The evening promised extremely passionate and moving pieces as conductor Daniel Meyer took the stage of the Thomas Wolfe Auditorium for the Asheville Symphony‘s third Masterworks concert of the season. Alongside flute soloist Lissie Okopny, the Asheville Symphony performed works that had danceable rhythms by Bartók, Bach, and Beethoven.

Strings took center stage for the first piece of the evening. Béla Bartók’s Divertimento is a mixture of beautiful consonance and unsettling dissonance. The performers exhibited exquisite communication between each other, for each of the stylistic articulations, whether a delicate staccato or a driving legato, was uniform throughout the entire ensemble. Not only did the Divertimento have a wide variety of articulations, but it also featured a soloist-comprised chamber group, which consisted of Jason Posnock and Debra Anthony, violins, Kara Poorbaugh, viola, Jacqueline Taylor, cello, and Vance Reese, double bass. This small ensemble of performers carried melodic passages with superb fluidity around the stage. Together, they wove a fabric of musical textures with the rest of the ensemble. It was especially delightful to hear a sense of call-and-echo in the music between sections. The way the delicate music traveled throughout the different sections of the strings was absolutely seamless. The second movement was much different stylistically, though it still continued a dance-like theme. It is said that the second movement continued Bartók’s then-ongoing exploration of nighttime. The folk-like tunes were ghostly and haunting, filling the hall with an eerie beauty. The performers created a sense of captivating tension that finally resolved itself in a lively third movement.

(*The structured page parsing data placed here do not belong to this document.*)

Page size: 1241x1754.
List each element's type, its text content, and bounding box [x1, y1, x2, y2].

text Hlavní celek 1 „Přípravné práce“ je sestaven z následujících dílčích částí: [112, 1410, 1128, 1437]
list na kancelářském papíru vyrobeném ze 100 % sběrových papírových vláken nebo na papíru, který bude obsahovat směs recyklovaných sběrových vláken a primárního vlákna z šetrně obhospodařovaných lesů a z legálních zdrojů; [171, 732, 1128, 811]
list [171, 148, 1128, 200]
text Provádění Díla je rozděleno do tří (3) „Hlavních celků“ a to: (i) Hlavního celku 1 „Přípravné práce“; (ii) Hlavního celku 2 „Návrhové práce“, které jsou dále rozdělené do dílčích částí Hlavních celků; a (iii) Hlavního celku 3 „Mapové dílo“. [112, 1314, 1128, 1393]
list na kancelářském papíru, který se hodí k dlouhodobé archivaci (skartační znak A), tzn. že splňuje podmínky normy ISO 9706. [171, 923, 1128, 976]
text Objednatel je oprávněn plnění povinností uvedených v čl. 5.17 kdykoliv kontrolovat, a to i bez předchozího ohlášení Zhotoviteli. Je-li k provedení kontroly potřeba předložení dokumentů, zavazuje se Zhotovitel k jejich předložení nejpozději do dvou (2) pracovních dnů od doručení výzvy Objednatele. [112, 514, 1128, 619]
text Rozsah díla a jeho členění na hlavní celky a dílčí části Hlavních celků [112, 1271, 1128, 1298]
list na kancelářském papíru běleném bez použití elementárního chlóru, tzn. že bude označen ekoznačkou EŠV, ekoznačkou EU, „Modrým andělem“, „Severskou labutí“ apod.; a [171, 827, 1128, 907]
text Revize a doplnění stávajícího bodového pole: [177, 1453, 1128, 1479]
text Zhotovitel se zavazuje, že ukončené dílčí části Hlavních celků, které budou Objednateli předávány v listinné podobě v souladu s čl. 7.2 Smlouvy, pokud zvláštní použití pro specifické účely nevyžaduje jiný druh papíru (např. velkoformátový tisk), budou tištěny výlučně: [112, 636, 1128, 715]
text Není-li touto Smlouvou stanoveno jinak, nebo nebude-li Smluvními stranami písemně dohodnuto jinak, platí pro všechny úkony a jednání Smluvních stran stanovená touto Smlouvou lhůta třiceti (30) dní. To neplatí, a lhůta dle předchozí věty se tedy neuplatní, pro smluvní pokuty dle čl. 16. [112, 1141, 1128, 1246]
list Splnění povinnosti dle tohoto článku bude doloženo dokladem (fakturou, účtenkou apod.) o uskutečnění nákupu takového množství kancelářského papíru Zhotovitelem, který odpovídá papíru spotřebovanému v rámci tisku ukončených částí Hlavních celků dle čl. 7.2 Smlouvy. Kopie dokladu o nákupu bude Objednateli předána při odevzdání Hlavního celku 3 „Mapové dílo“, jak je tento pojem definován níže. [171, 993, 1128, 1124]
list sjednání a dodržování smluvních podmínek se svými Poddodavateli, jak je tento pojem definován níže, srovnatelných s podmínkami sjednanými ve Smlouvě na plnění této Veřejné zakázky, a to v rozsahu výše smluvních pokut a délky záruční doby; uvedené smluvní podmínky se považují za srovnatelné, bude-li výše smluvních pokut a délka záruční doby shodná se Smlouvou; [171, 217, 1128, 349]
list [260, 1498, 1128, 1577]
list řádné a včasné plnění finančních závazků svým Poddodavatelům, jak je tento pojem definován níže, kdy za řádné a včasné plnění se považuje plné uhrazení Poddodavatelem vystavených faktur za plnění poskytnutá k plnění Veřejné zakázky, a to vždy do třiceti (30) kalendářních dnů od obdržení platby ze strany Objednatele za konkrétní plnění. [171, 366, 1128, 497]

The Asheville Symphony shrank to a small chamber orchestra as principal flutist Lissie Okopny came onstage to perform Johann Sebastian Bach’s Orchestral Suite No. 2 in B minor, S.1067. Okopny’s flute swam in a sea of strings and then glistened with purity as she broke off into her own solo parts. The movements had balance between tutti and solo performance. For the first four movements, Okopny played in an extremely rich lower register. Then in the fifth movement, she leapt into the higher range and played technically demanding passages with fluidity and elegance. Her fingers hardly seemed to move. It was evident that she was relaxed and truly enjoying the music. The performance received a standing ovation from the audience.

After the intermission, the entirety of the Asheville Symphony entered the stage to perform a riveting presentation of Ludwig Van Beethoven’s Symphony No. 7 in A Major, Op. 92. Accents burst from the melodic music and a drive constantly pushed the piece forward. Each section took turns pressing out of the texture and then sinking back into it. This created constant cycling that conveyed a driving, dancing sensation. The conductor took the work at a brisk pace, so overall it seemed much faster than other performances some of us may have heard, live or on records; the second movement, in particular, really flew. However, the care given to the tempo by Meyer made it work extremely well. Before playing this work, conductor Meyer told the audience that the instruments would dance across the stage. Little did we know that the way Beethoven orchestrated the music, the bow strokes from one string section passed to the next, creating the illusion of instruments literally dancing across the stage. The final movement is lively and fast. Each instrument blended with the next, and the sound coming from the ensemble into the audience was fantastic. Waves of music washed over the crowds as the piece came to an exciting climactic ending. The Asheville Symphony delivered a superb concert of dance-like music that received a very deserving roaring ovation from the audience.